February 24, 2003|Shari Roan | Times Staff Writer

When Americans drink tea, it's usually black tea, often iced (and in the South, sugared). Many of the recent studies on tea, however, have been done on green tea, served hot, the kind favored in Asia.

No one knows for sure whether tea type makes a difference when it comes to health, but experts say all kinds of teas from the Camellia sinensis plant probably have some health benefits. Each contains high levels of antioxidants, although the way tea is processed (for example, how long it's fermented before being packaged and shipped to stores) can change antioxidant levels as well as color and taste.

"If anything, the data would suggest that tea has benefits, and it doesn't much matter if it's green or oolong or black. But the real definitive studies haven't been done," says Jeffrey Blumberg, a tea researcher at Tufts Nutrition Center in Boston.

Green tea is made by picking the leaves and quickly heating them to stop oxidization, the process by which oxygen interacts with a substance to alter its chemical composition. Green tea typically has a mild, fresh taste.

Black tea is processed to fully oxidize and ferment the leaves and create a stronger taste. Some experts suggest that this could result in some variation in health benefits between black and green teas.
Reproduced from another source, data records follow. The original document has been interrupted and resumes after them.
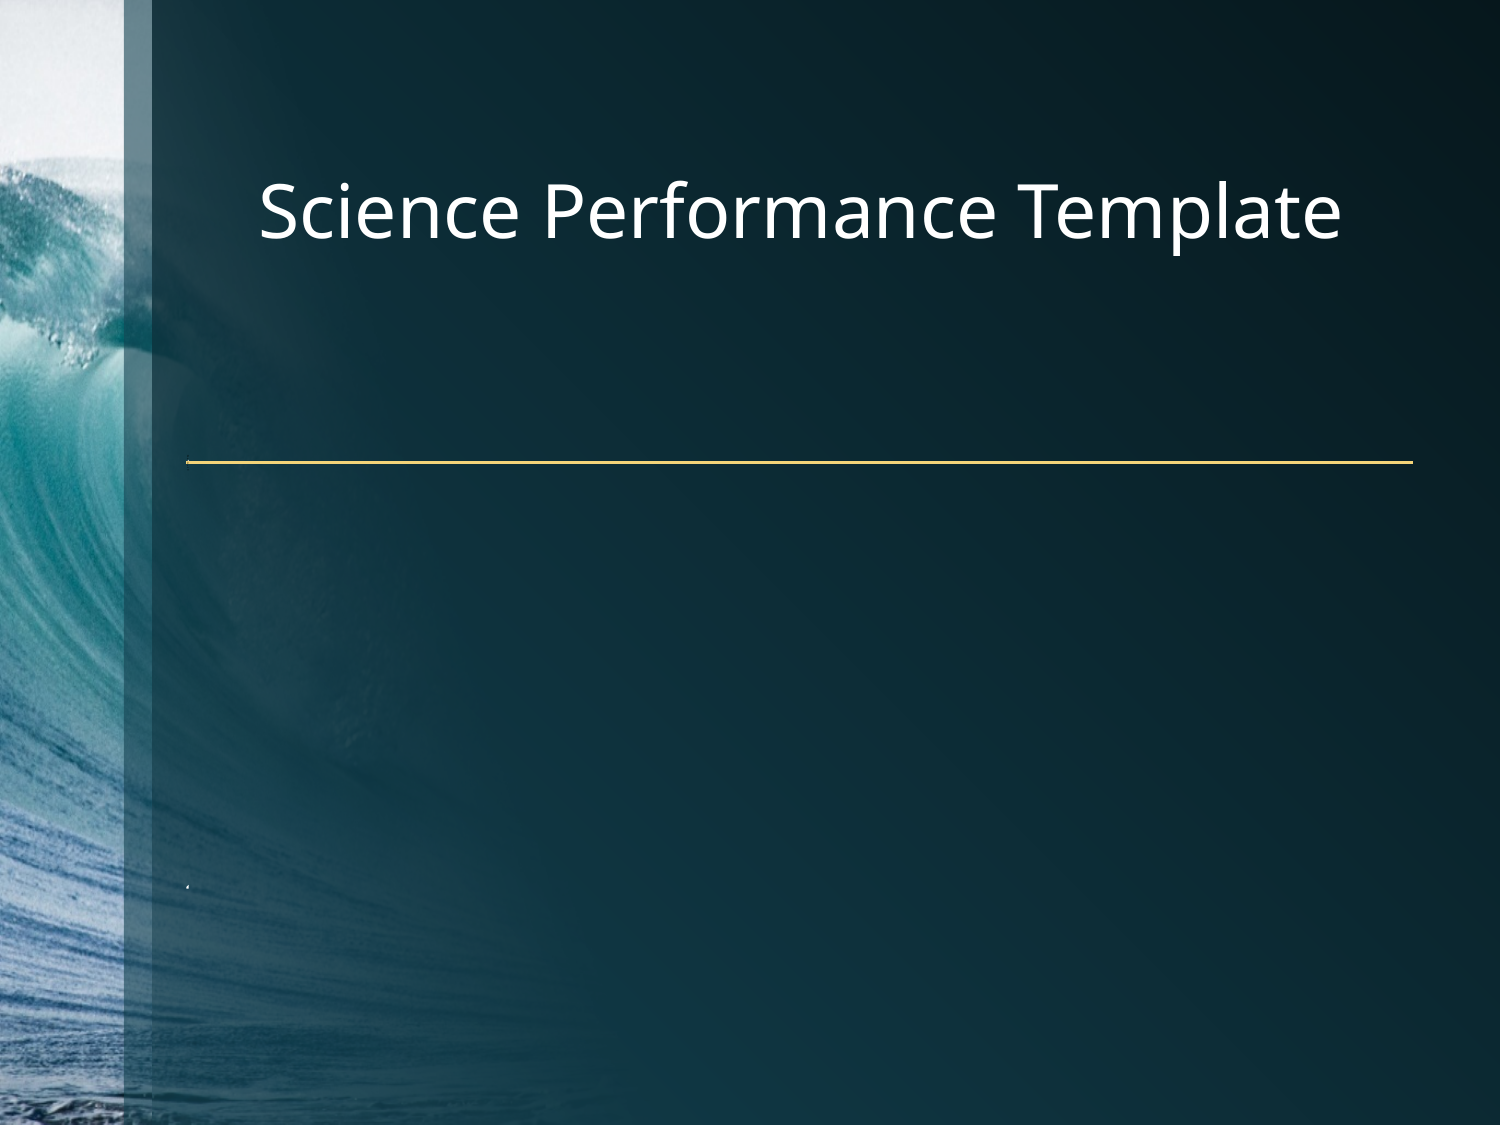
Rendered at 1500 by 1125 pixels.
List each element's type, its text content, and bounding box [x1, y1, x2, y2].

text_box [187, 249, 1413, 1100]
picture [0, 0, 1500, 1125]
title Science Performance Template [243, 62, 1369, 249]
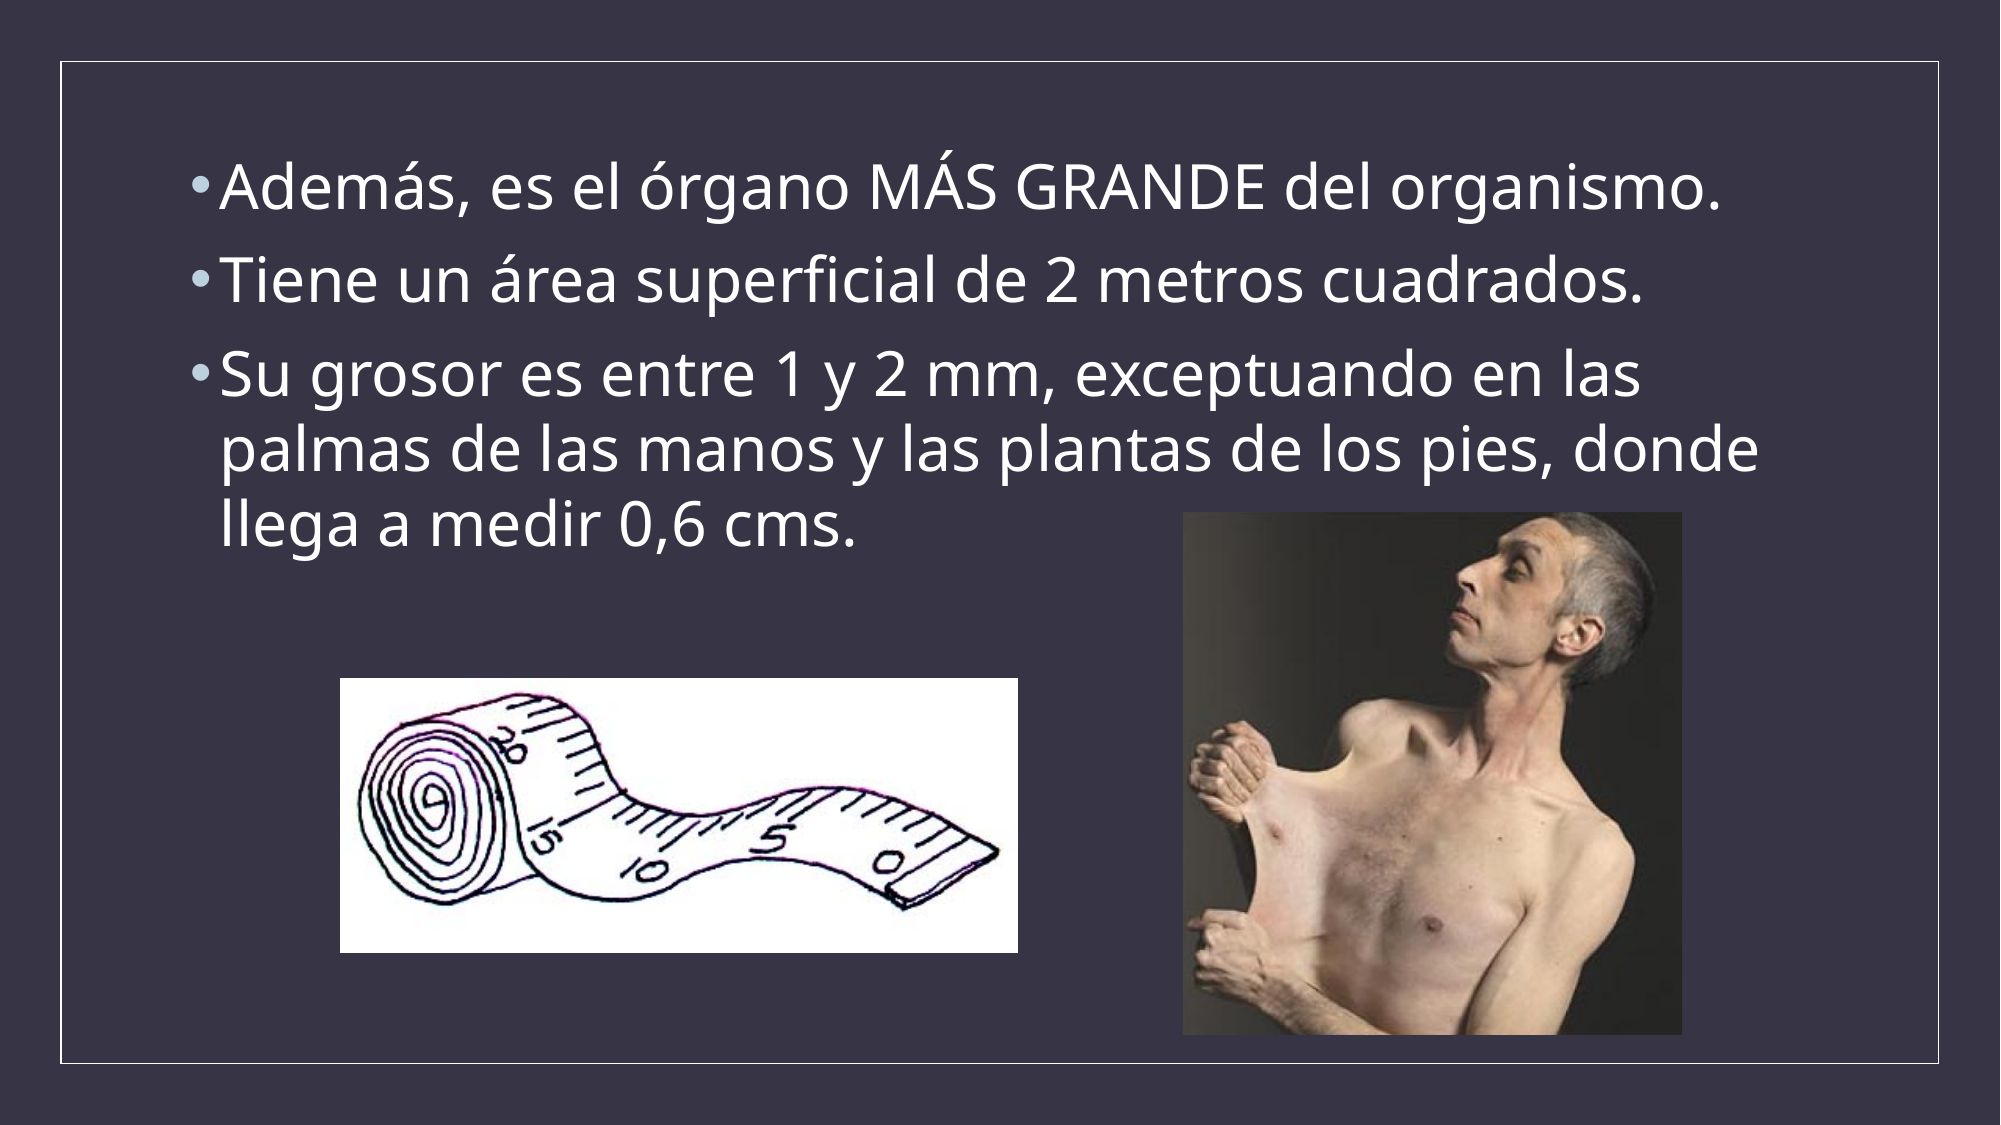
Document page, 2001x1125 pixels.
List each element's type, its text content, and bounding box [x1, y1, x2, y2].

picture [340, 678, 1018, 953]
picture [1182, 512, 1683, 1035]
list Además, es el órgano MÁS GRANDE del organismo. Tiene un área superficial de 2 metros cuadrados. Su grosor es entre 1 y 2 mm, exceptuando en las palmas de las manos y las plantas de los pies, donde llega a medir 0,6 cms. [174, 139, 1825, 990]
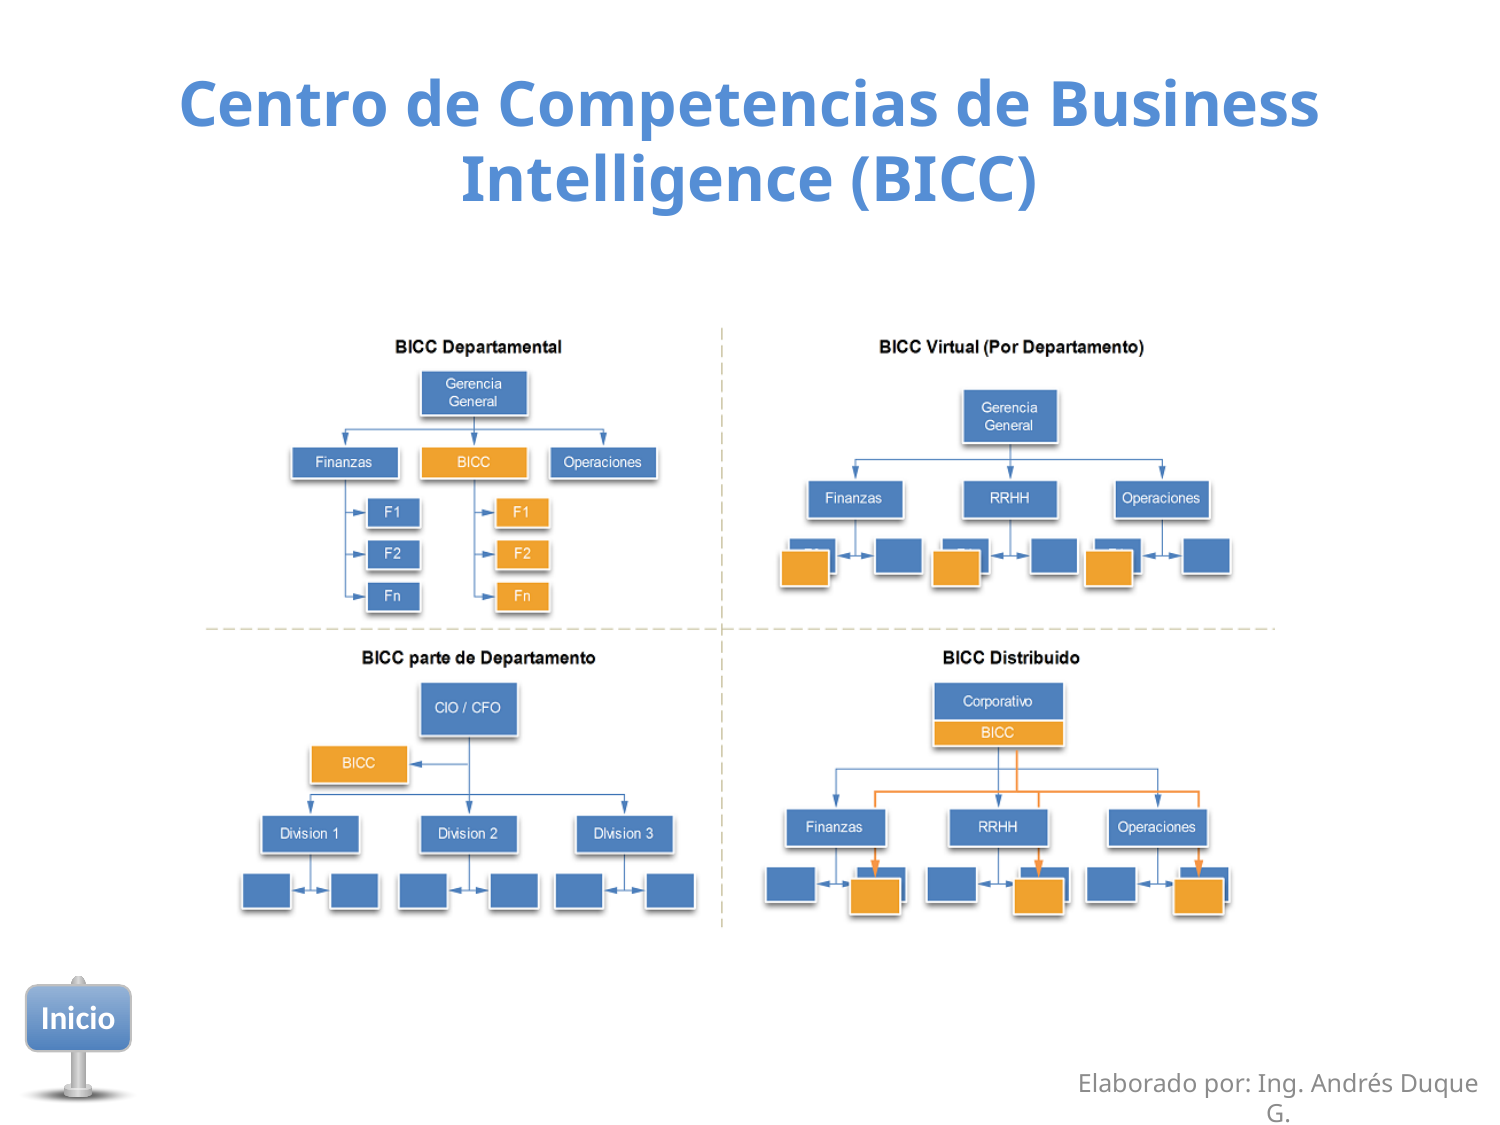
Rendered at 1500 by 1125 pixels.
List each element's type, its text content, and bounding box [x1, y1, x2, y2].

picture [204, 327, 1276, 929]
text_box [17, 975, 139, 1104]
footer Elaborado por: Ing. Andrés Duque G. [1057, 1070, 1500, 1125]
title Centro de Competencias de Business Intelligence (BICC) [75, 45, 1425, 233]
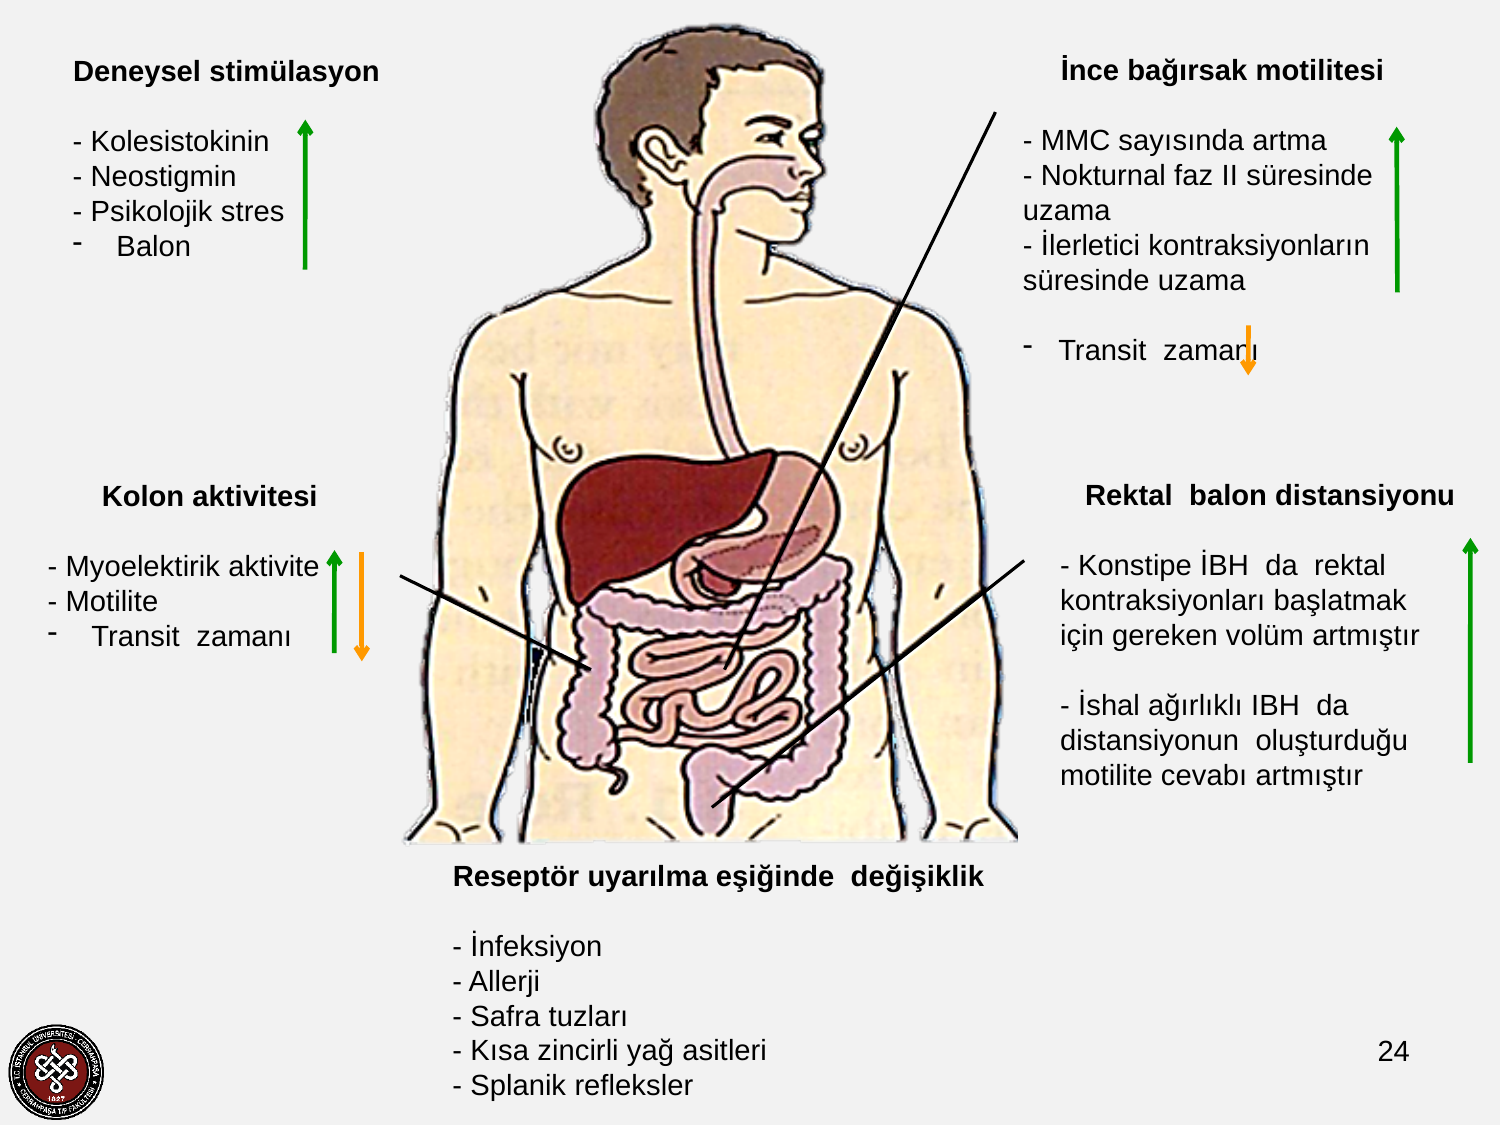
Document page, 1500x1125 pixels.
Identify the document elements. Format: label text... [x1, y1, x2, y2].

text_box İnce bağırsak motilitesi - MMC sayısında artma - Nokturnal faz II süresinde uzama - İlerletici kontraksiyonların süresinde uzama Transit zamanı [1023, 43, 1438, 409]
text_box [711, 560, 1025, 808]
text_box Kolon aktivitesi - Myoelektirik aktivite - Motilite Transit zamanı [32, 470, 381, 695]
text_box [724, 111, 996, 558]
picture [386, 11, 1019, 850]
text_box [399, 575, 592, 670]
text_box Rektal balon distansiyonu - Konstipe İBH da rektal kontraksiyonları başlatmak için gereken volüm artmıştır - İshal ağırlıklı IBH da distansiyonun oluşturduğu motilite cevabı artmıştır [1045, 469, 1496, 834]
text_box Reseptör uyarılma eşiğinde değişiklik - İnfeksiyon - Allerji - Safra tuzları - Kısa zincirli yağ asitleri - Splanik refleksler [437, 857, 1001, 1109]
picture [5, 1022, 106, 1123]
text_box Deneysel stimülasyon - Kolesistokinin - Neostigmin - Psikolojik stres Balon [57, 45, 381, 305]
slide_number 24 [1074, 1024, 1426, 1103]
Oolong tea is also oxidized, but less so than black teas.

The more rare white tea is considered the finest of teas because it consists of the youngest buds from the plant, which are still covered with whitish hairs when they're picked. White and green teas have the least amount of caffeine and appear to contain the highest levels of healthy polyphenols. But even black teas contain only about half as much caffeine as coffee.

As for temperature, there is no reason iced tea, which has been brewed first, wouldn't also carry health benefits, experts say. But the powdered, instant iced tea popular in this country contains only small amounts of tea. Researchers have little information on the health benefits of other tea variations, such as tea that is heavily flavored with milk and sugar or bottled teas that may contain other substances, such as sugar and preservatives.

Herbal teas are something entirely different. They're made from the leaves, flowers or roots of various plants, not the Camellia sinensis plant. Herbal teas can vary widely in terms of their health effects.